18 thoughts on “Si5351A Investigations Part 7”

  1. Good work everyone!
    I think we'll be hearing a lot more about this chip. Combined with cheap microcontroller boards and a vast 'erector set' of code libraries, anyone can now make high performance tuning systems without having to wrestle with the voodoo of analog oscillators.
    Joe
    W3JDR

  2. All those test frequencies are pretty much even numbers. Would a choice of truly random frequencies give different results? This part has lots of advantages over the Si570. Two outputs can operate at the same freq in quadrature, for example, ideal for the softrock guys. Cheap. Less power. I'd put up with a little bit of extra noise if necessary.

  3. Jerry, that's a good point, but there is a 13.371 MHz measurement in there as well and it looks similar to the other HF plots.

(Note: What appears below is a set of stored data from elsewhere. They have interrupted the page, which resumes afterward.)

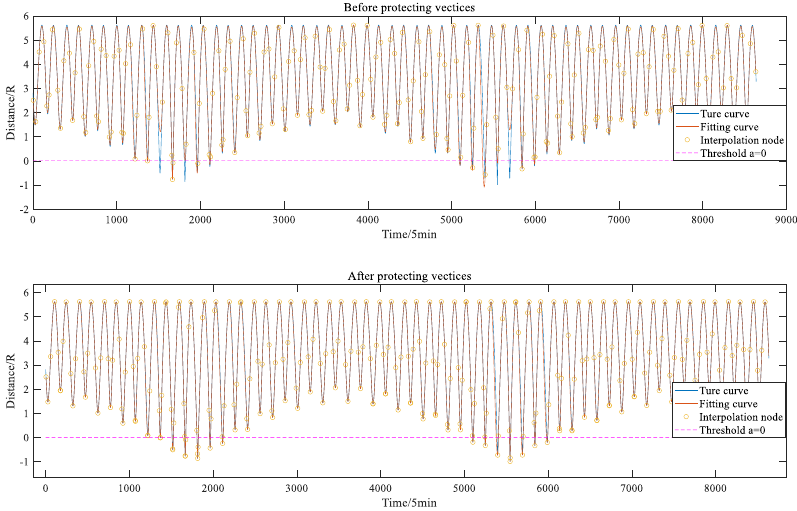
Figure 6. Effects of vertex protection algorithms on fitting of Earth occultation functions.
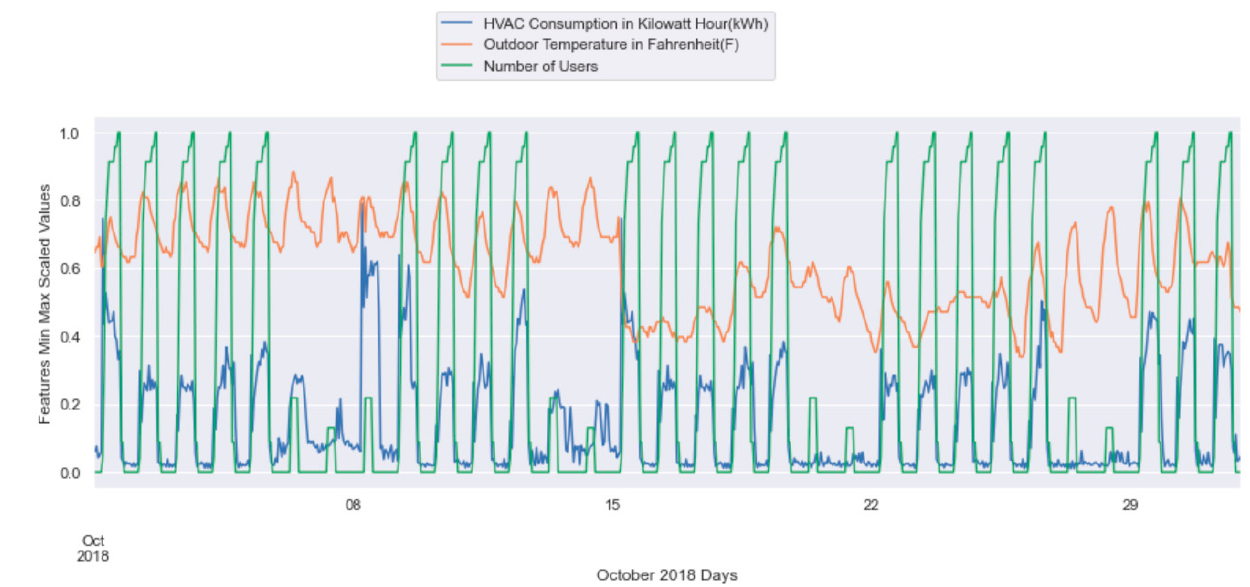
Figure 5. October 2018 data representation .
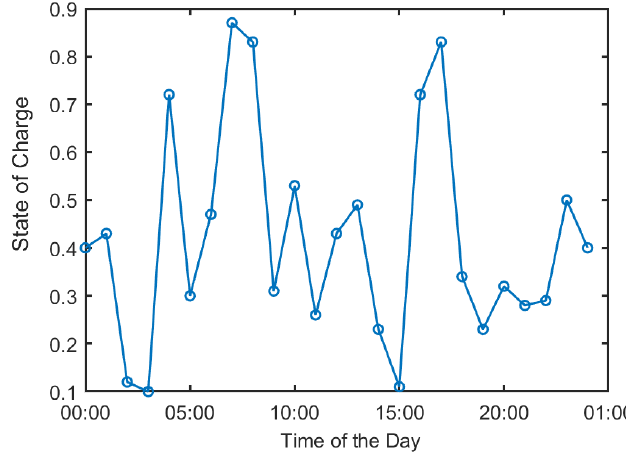
Figure 6. State of charge of storage batteries.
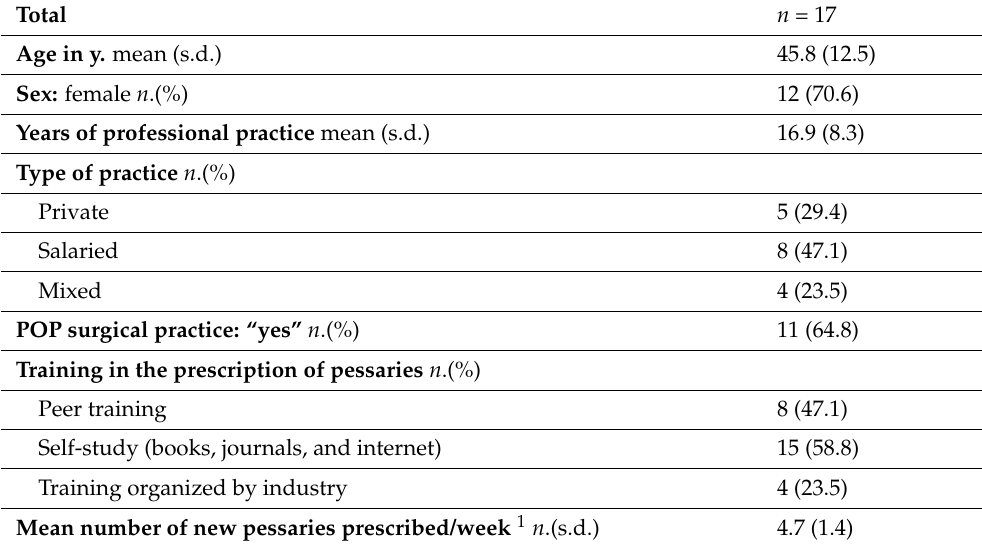
Table 1. Characteristics of the professionals questioned in semi-directive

    There is a phase register in the Si5351, but it's only 7 bits so I have some doubt that it has the requisite resolution to give good phase accuracy across a wide frequency range. At the very least, one could use the old trick to use FFs to derive a /4 quadrature clock.

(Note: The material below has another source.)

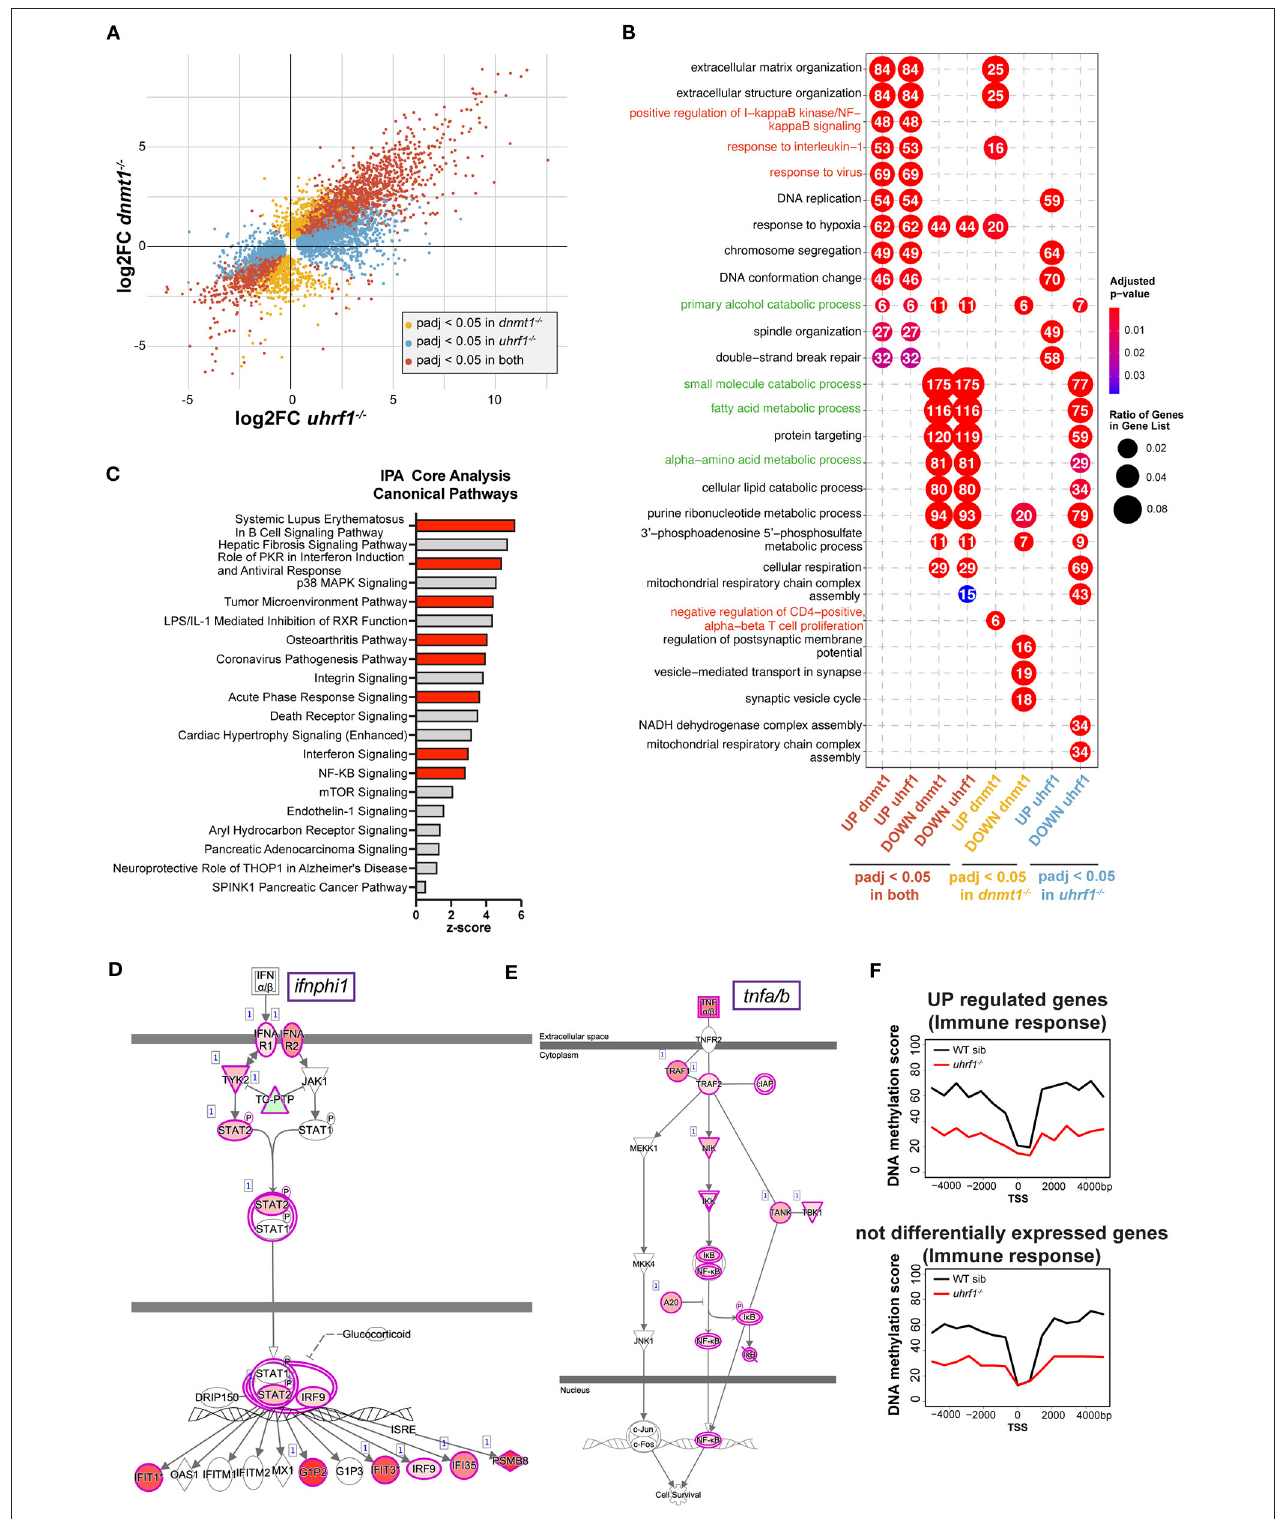
FIGURE 4 | dnmt1 and uhrf1 loss activates typeI interferon and NF-kB mediated immune response. (A) RNAseq analysis of RNA extracted from uhrf1 − / − and dnmt1 − / − mutant livers. Four quadrants plot of log 2 fold change of uhrf1 − / − and dnmt1 − / − mutant livers calculated on their own WT siblings. The genes that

    I agree the slightly more noise (but it's still quite decent) is a good trade off for the price.

  4. Could be fine, I haven't fully figured it out. But the posting says "13.371 MHz (in both fractional and integer divider modes)". Suggests to me there's some small integer ratio out there to get from 25 MHz to 13.371 Mhz. If you get to using all 20 bits of the b and c values in the Si5351's a+b/c fractional divider, then updates to the PLL will occur far less frequently. With subsequently greater noise. I think. Anyways, I hope the Si5351 works out. And I really like your reversible double mixer scheme for an SSB xcvr.

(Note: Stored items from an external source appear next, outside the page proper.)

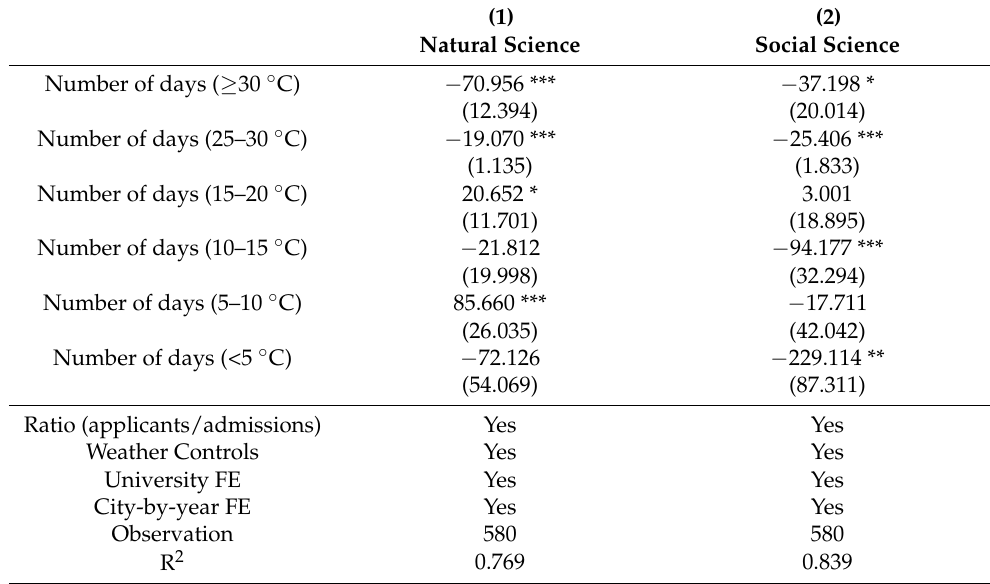
Table 3. Effects of average temperature on the number of applicants: by discipline category.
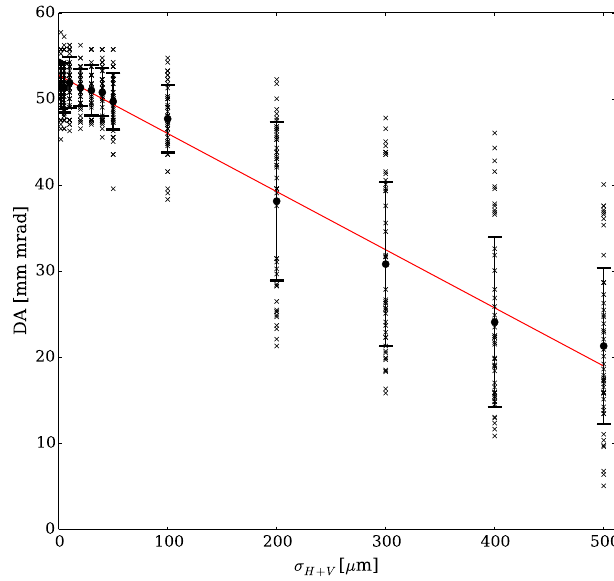
FIG. 17. The DA as a function of horizontal and vertical cell misalignment errors for the NORMA racetrack lattice with f RT ¼ 0 . 91 and L ¼ 2 . 2 m. The red line shows a minimum chi- RT squared fit to the average reduction in DA with σ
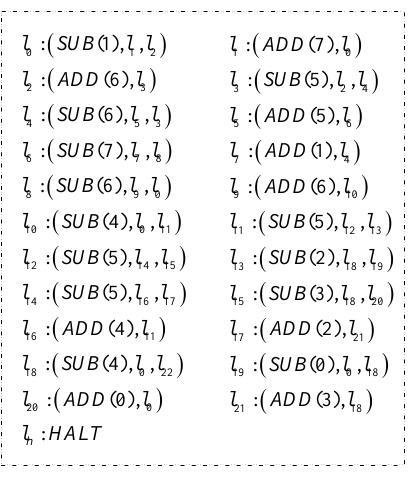
Figure 9. The universal register machine M u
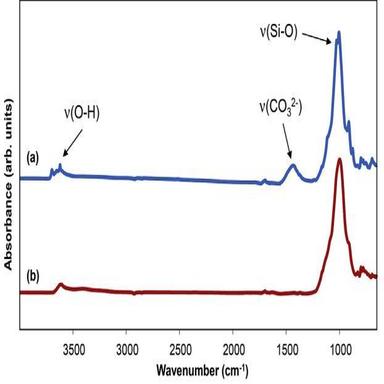
Mid-infrared spectra of two different shale samples with (a) high calcite/kaolinite (Varians Formation in the Swiss Molasse Basin) and (b) low calcite/kaolinite content (Goldwyer Formation in the Canning Basin).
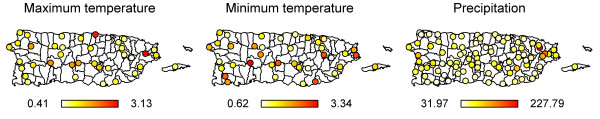
Cross-validation error by station location. Mean RMSE for Tmax (linear model, °C), Tmin (linear model, °C), and precipitation (Bayesian kriging model, mm) at 1,000 meter resolution.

  5. > If you get to using all 20 bits of the b and c values in the Si5351's a+b/c
    > fractional divider, then updates to the PLL will occur far less frequently.

    More likely the updates are frequent enough but not quite as accurate.

  6. After reviewing the datasheet a further, I'm becoming convinced the Si5351 is well worth looking at. Convinced I should buy one and start playing with it. See my post at http://www.freelists.org/post/minima/Si5351,16 Will continue the conversation there.
    Jason, you're right that the 7 bit phase shift won't work well for a quadrature clock in the general case. At frequencies below 5 MHz there isn't enough range in those 7 bits to do a 90 deg phase shift. At higher frequencies you would need to choose your VCO freq carefully to get sufficient accuracy on the phase shift, as it occurs in steps of 1/(4*VCOFreq). I believe most SDR code can correct for small errors in phasing. So I think it could be made to work well enough on 40 through 10 meters.

  7. Jerry,

    I will ask KE5FX if he can make a few more phase noise measurements that we can be sure are using a fractional PLL divider ratio and then update the post when I have the results. Thanks for the suggestions!

    Jason

  8. Since I'm not totally sure what a worst case of (a+(b/c)) is, I'd suggest just ticking up one Hz at a time. Let us know if you are using a fractional output divider, SiLabs thinks you're better off with integer output dividers and only the PLL loopback divider fractional when necessary. Ideally, include a register dump of some sort with each plot so we can better figure out any weirdness that pops up.

  9. The Si5338 draws more power, is in a more difficult package, and at $10 is 10x the price. But if nothing else, rev 1.4 of the datasheet gives significant clues about what's going on in the Si5351. The final entry of table 12 on page 14 shows that a fractional output divider does not add all that much jitter over integer mode. The description of the MultiSynth fractional divider on page 19 explains why.
    In a previous posting, I encouraged you to use integer mode VFO. But since in the proposed Si5351 transceiver the VFO and BFO are at unrelated frequencies, one or the other must be fractional mode. Might as well make the BFO integer mode, as it mostly stays put.

  10. Scratch the last paragraph in my previous posting, my head was in the Si5338 which has one VCO. The Si5351 has two VCO's, so BFO and VFO could both have integer mode output dividers if you choose.